The Ezzedine al-Qassam Brigades said it used a "new type of rocket" with a longer range than those fired daily at Israel in recent days, promising "a new era of violence" if the Jewish state did not stop its military operation.
Rice said Hamas carried more blame for the upsurge of tensions and pressed for the captured Israeli soldier's release.
"Their government, Hamas government, needs to respond to the root cause of this problem, and the root cause of this problem was the attack that took place and the Israeli soldier that was abducted," she said.
"It is high time for Hamas to return that soldier.
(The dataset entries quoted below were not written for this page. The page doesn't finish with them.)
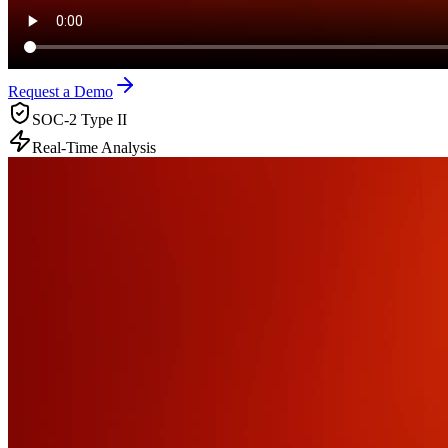
Request a Demo
SOC-2 Type II
Real-Time Analysis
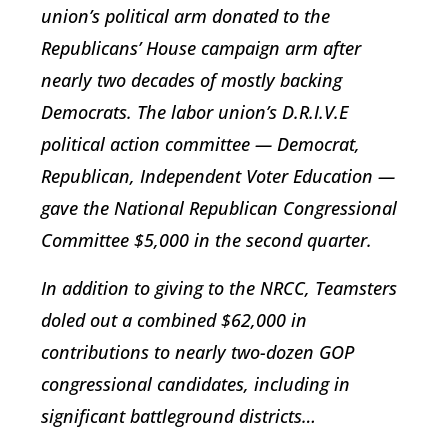
union’s political arm donated to the
Republicans’ House campaign arm after
nearly two decades of mostly backing
Democrats. The labor union’s D.R.I.V.E
political action committee — Democrat,
Republican, Independent Voter Education —
gave the National Republican Congressional
Committee $5,000 in the second quarter.
In addition to giving to the NRCC, Teamsters
doled out a combined $62,000 in
contributions to nearly two-dozen GOP
congressional candidates, including in
significant battleground districts…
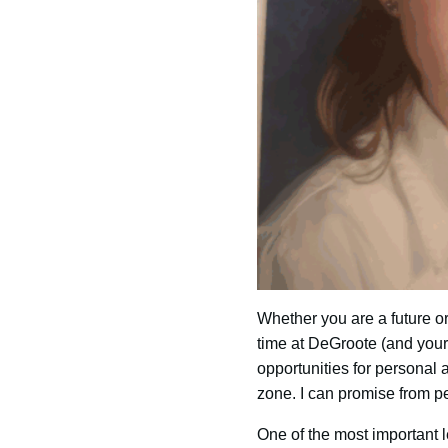
Whether you are a future or
time at DeGroote (and your 
opportunities for personal 
zone. I can promise from pe
One of the most important l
It is high time then for everybody who has any influence on Hamas to make sure that that happens, and then we can get back on track."
In the occupied West Bank, Israeli troops shot dead a Palestinian militant of the Al-Aqsa Martyrs Brigades, a rival faction to the Qassam Brigades, and who was wanted for killing two Israelis in 2000.
Following the expiry Tuesday of an ultimatum set the Palestinian captors of 19-year-old Israeli soldier Gilad Shalid, Olmert again ruled out negotiations with militants and promised to strike anyone linked to them, in a thinly veiled reference to Syria.
Israel said Shalit remained alive after being seized and wounded 10 days ago in a Palestinian raid.
The shadowy Army of Islam, one of three groups that claims to be holding Shalit in the Gaza Strip, said Tuesday he would not be killed.
The group, together with the armed wing of the governing Hamas movement and the Popular Resistance Committees, snatched him in a raid on an army post on June 25 in which two other soldiers and two militants were killed.
The prime minister of the Hamas-led government, Ismail Haniya, said his administration continued to appeal for the soldier's life and good treatment.